━━ 引用文

何を 出穂期からの水管理・追肥・適期収穫などの栽培管理、高温耐性品種への転換、国の転換支援の活用です。
いつまでに 対策の中心は出穂期から登熟期・収穫期(夏から初秋)です。品種や作期の見直しは作付け前から準備します。
確認先 都道府県の農業改良普及センター・JA、農林水産省「高温対策栽培体系への転換支援」、地方農政局の案内で確認してください。

高温で米に何が起きるか

夏の高温は、出穂後の白未熟粒胴割れを増やし、一等米比率の低下など品質の低下を招きます。出穂後おおむね20日間の平均気温が高いほど、デンプンの蓄積が不十分な未熟粒が出やすくなります。

━━━━

* 学習課題:
1. 引用文の「確認先 都道府県の農業改良普」から「な未熟粒が出やすくなります。」までのすべてを書き写しなさい。
2. 引用文で確認先として挙げられているものを、すべて書き出しなさい。

━━ 提供資料

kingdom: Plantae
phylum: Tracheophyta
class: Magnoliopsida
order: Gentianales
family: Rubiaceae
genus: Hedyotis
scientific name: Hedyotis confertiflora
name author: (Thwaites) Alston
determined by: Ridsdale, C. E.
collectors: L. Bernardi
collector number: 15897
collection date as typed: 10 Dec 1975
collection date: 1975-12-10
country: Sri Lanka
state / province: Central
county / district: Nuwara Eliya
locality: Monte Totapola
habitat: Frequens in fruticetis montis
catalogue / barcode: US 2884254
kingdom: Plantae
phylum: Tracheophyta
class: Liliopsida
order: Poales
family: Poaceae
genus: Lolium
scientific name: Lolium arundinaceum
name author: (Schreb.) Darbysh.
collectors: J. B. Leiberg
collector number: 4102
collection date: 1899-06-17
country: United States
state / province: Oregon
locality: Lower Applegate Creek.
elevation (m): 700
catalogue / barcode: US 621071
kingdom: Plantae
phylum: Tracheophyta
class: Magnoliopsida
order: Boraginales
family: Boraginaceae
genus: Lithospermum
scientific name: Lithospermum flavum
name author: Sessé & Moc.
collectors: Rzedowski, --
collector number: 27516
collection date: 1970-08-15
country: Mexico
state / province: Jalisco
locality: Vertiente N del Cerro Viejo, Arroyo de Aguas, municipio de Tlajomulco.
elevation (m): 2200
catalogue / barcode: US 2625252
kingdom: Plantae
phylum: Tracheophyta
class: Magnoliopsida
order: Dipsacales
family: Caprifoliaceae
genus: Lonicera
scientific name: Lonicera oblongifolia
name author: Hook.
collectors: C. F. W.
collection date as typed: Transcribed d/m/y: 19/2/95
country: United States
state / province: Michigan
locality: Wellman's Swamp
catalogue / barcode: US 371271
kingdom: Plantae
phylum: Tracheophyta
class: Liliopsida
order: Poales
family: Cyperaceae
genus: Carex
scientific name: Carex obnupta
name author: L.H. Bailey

━━━━

* 課題の解答:
1.
確認先 都道府県の農業改良普及センター・JA、農林水産省「高温対策栽培体系への転換支援」、地方農政局の案内で確認してください。

高温で米に何が起きるか

夏の高温は、出穂後の白未熟粒胴割れを増やし、一等米比率の低下など品質の低下を招きます。出穂後おおむね20日間の平均気温が高いほど、デンプンの蓄積が不十分な未熟粒が出やすくなります。

2. 都道府県の農業改良普及センター、JA、農林水産省「高温対策栽培体系への転換支援」、地方農政局の案内